A pathologist and researcher at Kwame Nkrumah University of Science and Technology, Prof. Dr. Paul Osei Sampene, has raised concerns about the severe effects of illegal mining (galamsey) on child development.
He warned that galamsey activities could lead to birth deformities by harming the reproductive health of both mothers and fathers.
Speaking on Channel One TV’s “Point of View,” Prof. Sampene highlighted how harmful heavy metals released during galamsey operations can contaminate food, water, and air.
These toxins, once inside the body, can accumulate and damage the mother’s ovaries or the father’s semen, potentially leading to complications in foetal development.
“We are looking at water, we are looking at the air we breathe and the food that we eat. So all these three means by which the pollutants find themselves can either, thus by eating or inhale by breathing it or sometimes by drinking it from our water bodies. These are the vehicles in which the heavy metals can find themselves in the body.”
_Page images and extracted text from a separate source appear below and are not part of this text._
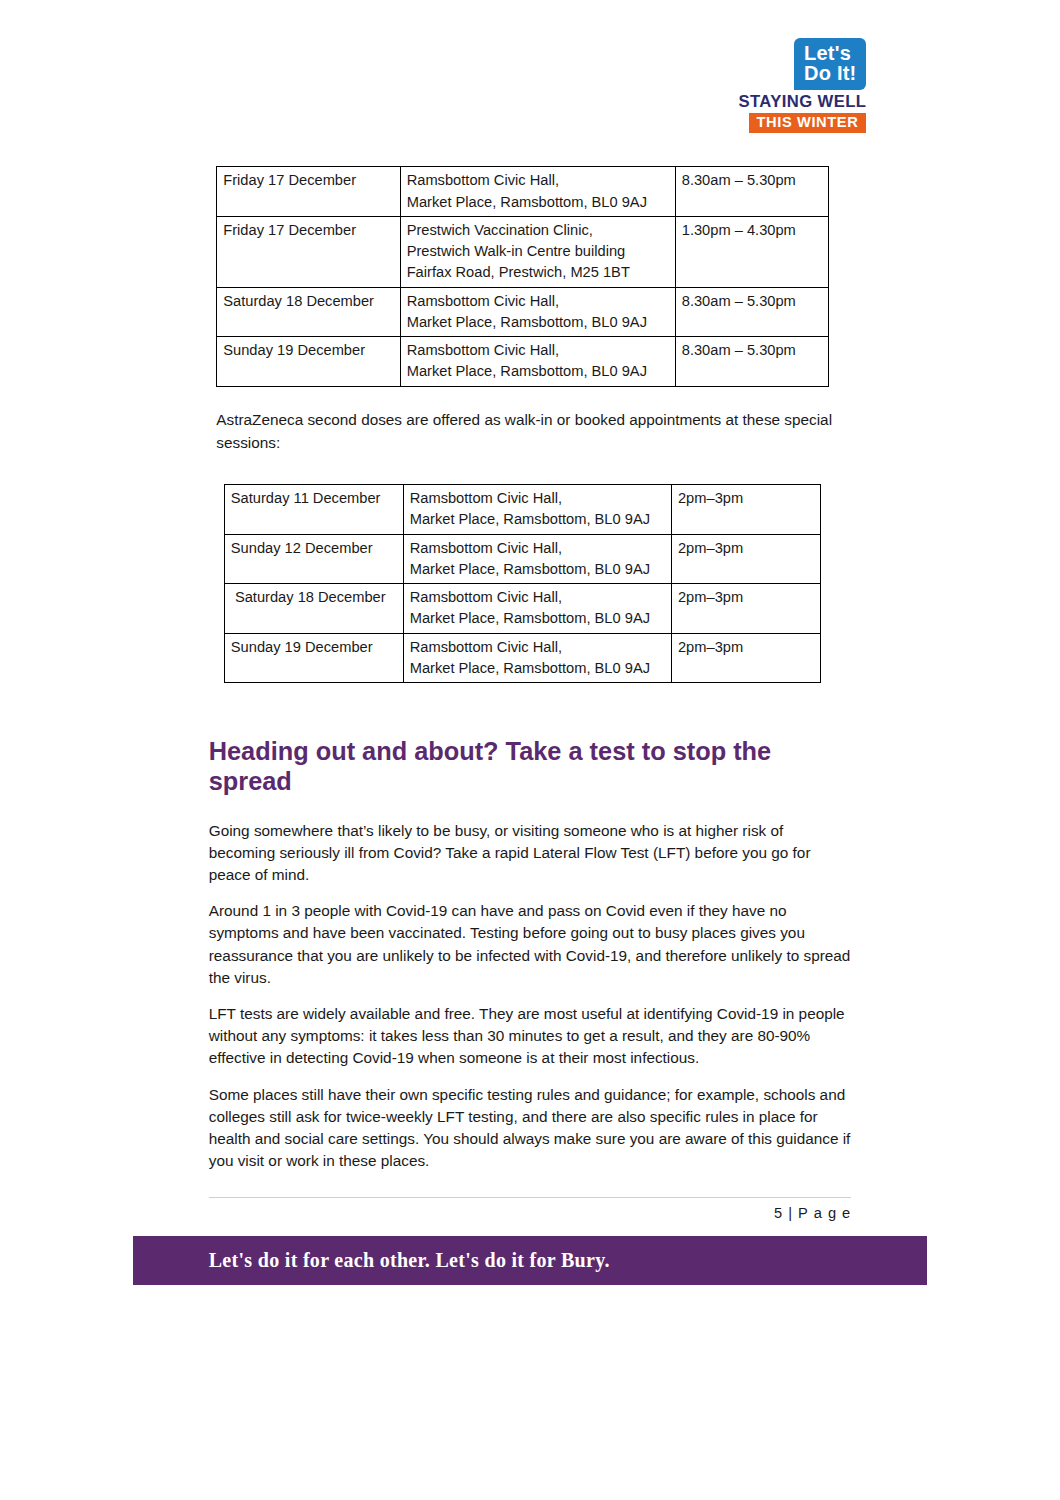Let's Do It!
STAYING WELL
THIS WINTER
| Friday 17 December | Ramsbottom Civic Hall, Market Place, Ramsbottom, BL0 9AJ | 8.30am – 5.30pm |
| Friday 17 December | Prestwich Vaccination Clinic, Prestwich Walk-in Centre building Fairfax Road, Prestwich, M25 1BT | 1.30pm – 4.30pm |
| Saturday 18 December | Ramsbottom Civic Hall, Market Place, Ramsbottom, BL0 9AJ | 8.30am – 5.30pm |
| Sunday 19 December | Ramsbottom Civic Hall, Market Place, Ramsbottom, BL0 9AJ | 8.30am – 5.30pm |
AstraZeneca second doses are offered as walk-in or booked appointments at these special sessions:
| Saturday 11 December | Ramsbottom Civic Hall, Market Place, Ramsbottom, BL0 9AJ | 2pm–3pm |
| Sunday 12 December | Ramsbottom Civic Hall, Market Place, Ramsbottom, BL0 9AJ | 2pm–3pm |
| Saturday 18 December | Ramsbottom Civic Hall, Market Place, Ramsbottom, BL0 9AJ | 2pm–3pm |
| Sunday 19 December | Ramsbottom Civic Hall, Market Place, Ramsbottom, BL0 9AJ | 2pm–3pm |
Heading out and about? Take a test to stop the spread
Going somewhere that’s likely to be busy, or visiting someone who is at higher risk of becoming seriously ill from Covid? Take a rapid Lateral Flow Test (LFT) before you go for peace of mind.
Around 1 in 3 people with Covid-19 can have and pass on Covid even if they have no symptoms and have been vaccinated. Testing before going out to busy places gives you reassurance that you are unlikely to be infected with Covid-19, and therefore unlikely to spread the virus.
LFT tests are widely available and free. They are most useful at identifying Covid-19 in people without any symptoms: it takes less than 30 minutes to get a result, and they are 80-90% effective in detecting Covid-19 when someone is at their most infectious.
Some places still have their own specific testing rules and guidance; for example, schools and colleges still ask for twice-weekly LFT testing, and there are also specific rules in place for health and social care settings. You should always make sure you are aware of this guidance if you visit or work in these places.
5 | P a g e
Let's do it for each other. Let's do it for Bury.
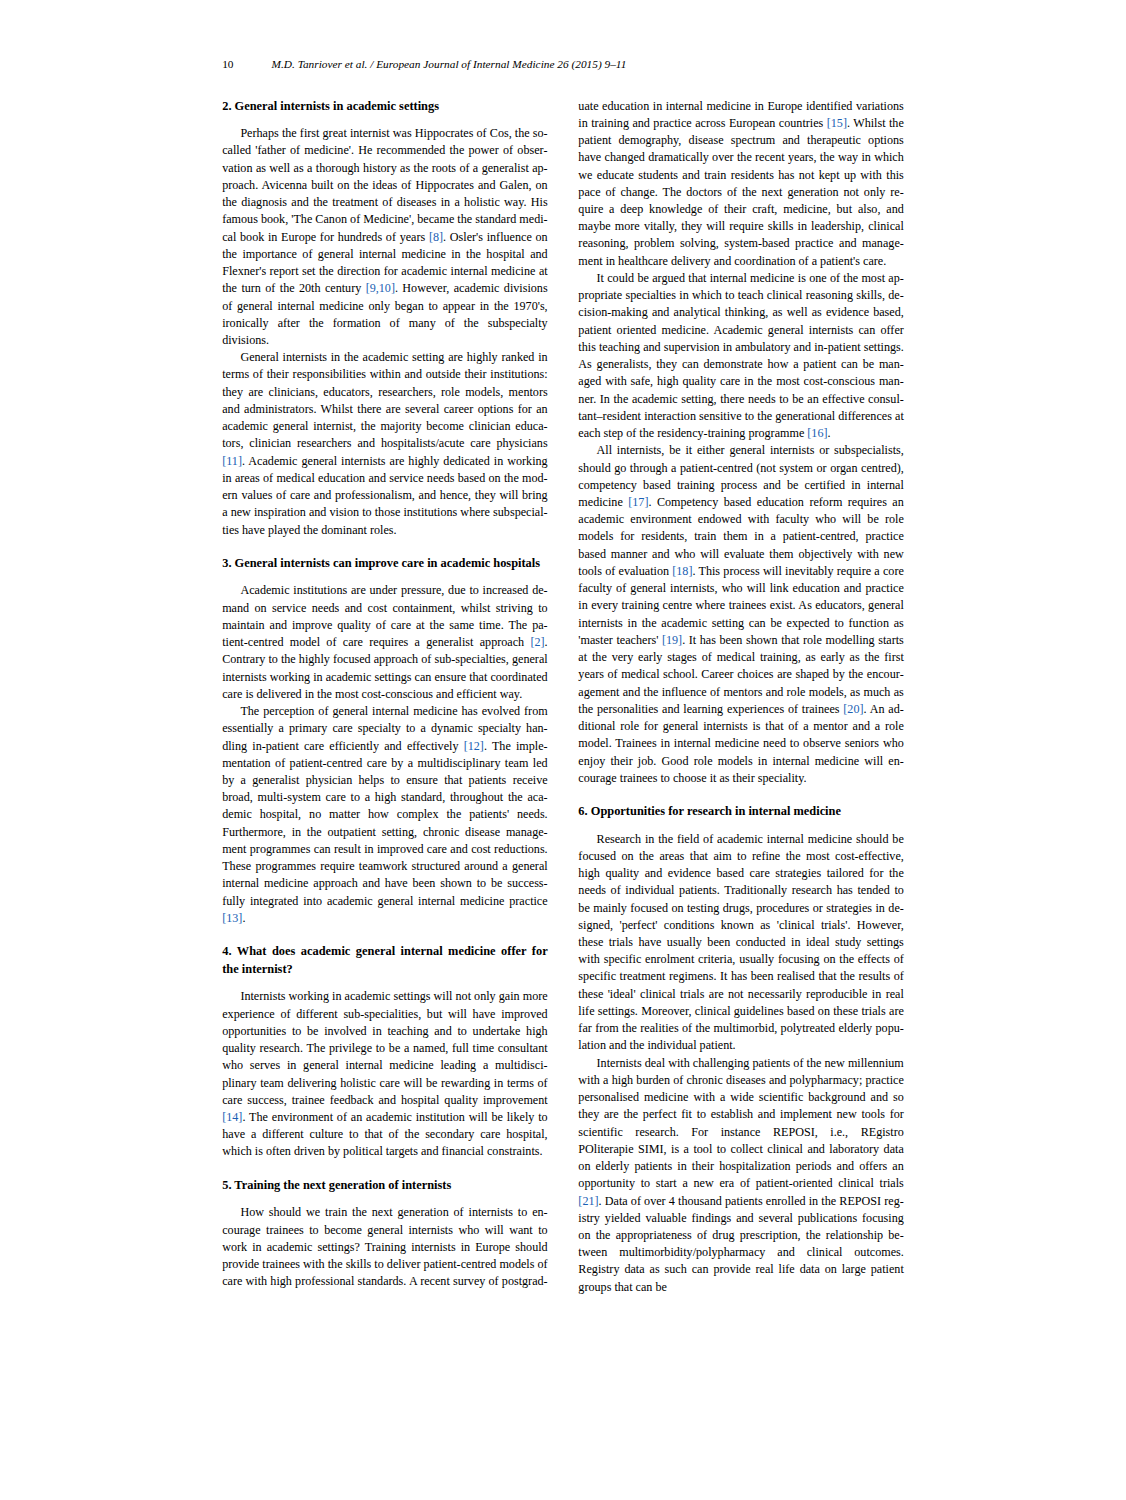10 M.D. Tanriover et al. / European Journal of Internal Medicine 26 (2015) 9–11
2. General internists in academic settings
Perhaps the first great internist was Hippocrates of Cos, the so-called 'father of medicine'. He recommended the power of observation as well as a thorough history as the roots of a generalist approach. Avicenna built on the ideas of Hippocrates and Galen, on the diagnosis and the treatment of diseases in a holistic way. His famous book, 'The Canon of Medicine', became the standard medical book in Europe for hundreds of years [8]. Osler's influence on the importance of general internal medicine in the hospital and Flexner's report set the direction for academic internal medicine at the turn of the 20th century [9,10]. However, academic divisions of general internal medicine only began to appear in the 1970's, ironically after the formation of many of the subspecialty divisions.
General internists in the academic setting are highly ranked in terms of their responsibilities within and outside their institutions: they are clinicians, educators, researchers, role models, mentors and administrators. Whilst there are several career options for an academic general internist, the majority become clinician educators, clinician researchers and hospitalists/acute care physicians [11]. Academic general internists are highly dedicated in working in areas of medical education and service needs based on the modern values of care and professionalism, and hence, they will bring a new inspiration and vision to those institutions where subspecialties have played the dominant roles.
3. General internists can improve care in academic hospitals
Academic institutions are under pressure, due to increased demand on service needs and cost containment, whilst striving to maintain and improve quality of care at the same time. The patient-centred model of care requires a generalist approach [2]. Contrary to the highly focused approach of sub-specialties, general internists working in academic settings can ensure that coordinated care is delivered in the most cost-conscious and efficient way.
The perception of general internal medicine has evolved from essentially a primary care specialty to a dynamic specialty handling in-patient care efficiently and effectively [12]. The implementation of patient-centred care by a multidisciplinary team led by a generalist physician helps to ensure that patients receive broad, multi-system care to a high standard, throughout the academic hospital, no matter how complex the patients' needs. Furthermore, in the outpatient setting, chronic disease management programmes can result in improved care and cost reductions. These programmes require teamwork structured around a general internal medicine approach and have been shown to be successfully integrated into academic general internal medicine practice [13].
4. What does academic general internal medicine offer for the internist?
Internists working in academic settings will not only gain more experience of different sub-specialities, but will have improved opportunities to be involved in teaching and to undertake high quality research. The privilege to be a named, full time consultant who serves in general internal medicine leading a multidisciplinary team delivering holistic care will be rewarding in terms of care success, trainee feedback and hospital quality improvement [14]. The environment of an academic institution will be likely to have a different culture to that of the secondary care hospital, which is often driven by political targets and financial constraints.
5. Training the next generation of internists
How should we train the next generation of internists to encourage trainees to become general internists who will want to work in academic settings? Training internists in Europe should provide trainees with the skills to deliver patient-centred models of care with high professional standards. A recent survey of postgraduate education in internal medicine in Europe identified variations in training and practice across European countries [15]. Whilst the patient demography, disease spectrum and therapeutic options have changed dramatically over the recent years, the way in which we educate students and train residents has not kept up with this pace of change. The doctors of the next generation not only require a deep knowledge of their craft, medicine, but also, and maybe more vitally, they will require skills in leadership, clinical reasoning, problem solving, system-based practice and management in healthcare delivery and coordination of a patient's care.
It could be argued that internal medicine is one of the most appropriate specialties in which to teach clinical reasoning skills, decision-making and analytical thinking, as well as evidence based, patient oriented medicine. Academic general internists can offer this teaching and supervision in ambulatory and in-patient settings. As generalists, they can demonstrate how a patient can be managed with safe, high quality care in the most cost-conscious manner. In the academic setting, there needs to be an effective consultant–resident interaction sensitive to the generational differences at each step of the residency-training programme [16].
All internists, be it either general internists or subspecialists, should go through a patient-centred (not system or organ centred), competency based training process and be certified in internal medicine [17]. Competency based education reform requires an academic environment endowed with faculty who will be role models for residents, train them in a patient-centred, practice based manner and who will evaluate them objectively with new tools of evaluation [18]. This process will inevitably require a core faculty of general internists, who will link education and practice in every training centre where trainees exist. As educators, general internists in the academic setting can be expected to function as 'master teachers' [19]. It has been shown that role modelling starts at the very early stages of medical training, as early as the first years of medical school. Career choices are shaped by the encouragement and the influence of mentors and role models, as much as the personalities and learning experiences of trainees [20]. An additional role for general internists is that of a mentor and a role model. Trainees in internal medicine need to observe seniors who enjoy their job. Good role models in internal medicine will encourage trainees to choose it as their speciality.
6. Opportunities for research in internal medicine
Research in the field of academic internal medicine should be focused on the areas that aim to refine the most cost-effective, high quality and evidence based care strategies tailored for the needs of individual patients. Traditionally research has tended to be mainly focused on testing drugs, procedures or strategies in designed, 'perfect' conditions known as 'clinical trials'. However, these trials have usually been conducted in ideal study settings with specific enrolment criteria, usually focusing on the effects of specific treatment regimens. It has been realised that the results of these 'ideal' clinical trials are not necessarily reproducible in real life settings. Moreover, clinical guidelines based on these trials are far from the realities of the multimorbid, polytreated elderly population and the individual patient.
Internists deal with challenging patients of the new millennium with a high burden of chronic diseases and polypharmacy; practice personalised medicine with a wide scientific background and so they are the perfect fit to establish and implement new tools for scientific research. For instance REPOSI, i.e., REgistro POliterapie SIMI, is a tool to collect clinical and laboratory data on elderly patients in their hospitalization periods and offers an opportunity to start a new era of patient-oriented clinical trials [21]. Data of over 4 thousand patients enrolled in the REPOSI registry yielded valuable findings and several publications focusing on the appropriateness of drug prescription, the relationship between multimorbidity/polypharmacy and clinical outcomes. Registry data as such can provide real life data on large patient groups that can be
“So, if unfortunately, a mother or probably a father has this bioaccumulation of these heavy metals, it can affect the semen and sometimes the ovaries of the mother and then if that thing does not happen, as to whether it affects the mother and that of the father to give birth or cause formation of a foetus, then if the mother for some reasons inhale or eat contaminated food or water or inhale some of these things, it will then find their way into the placenta which will eventually go into the baby and form many deformities.”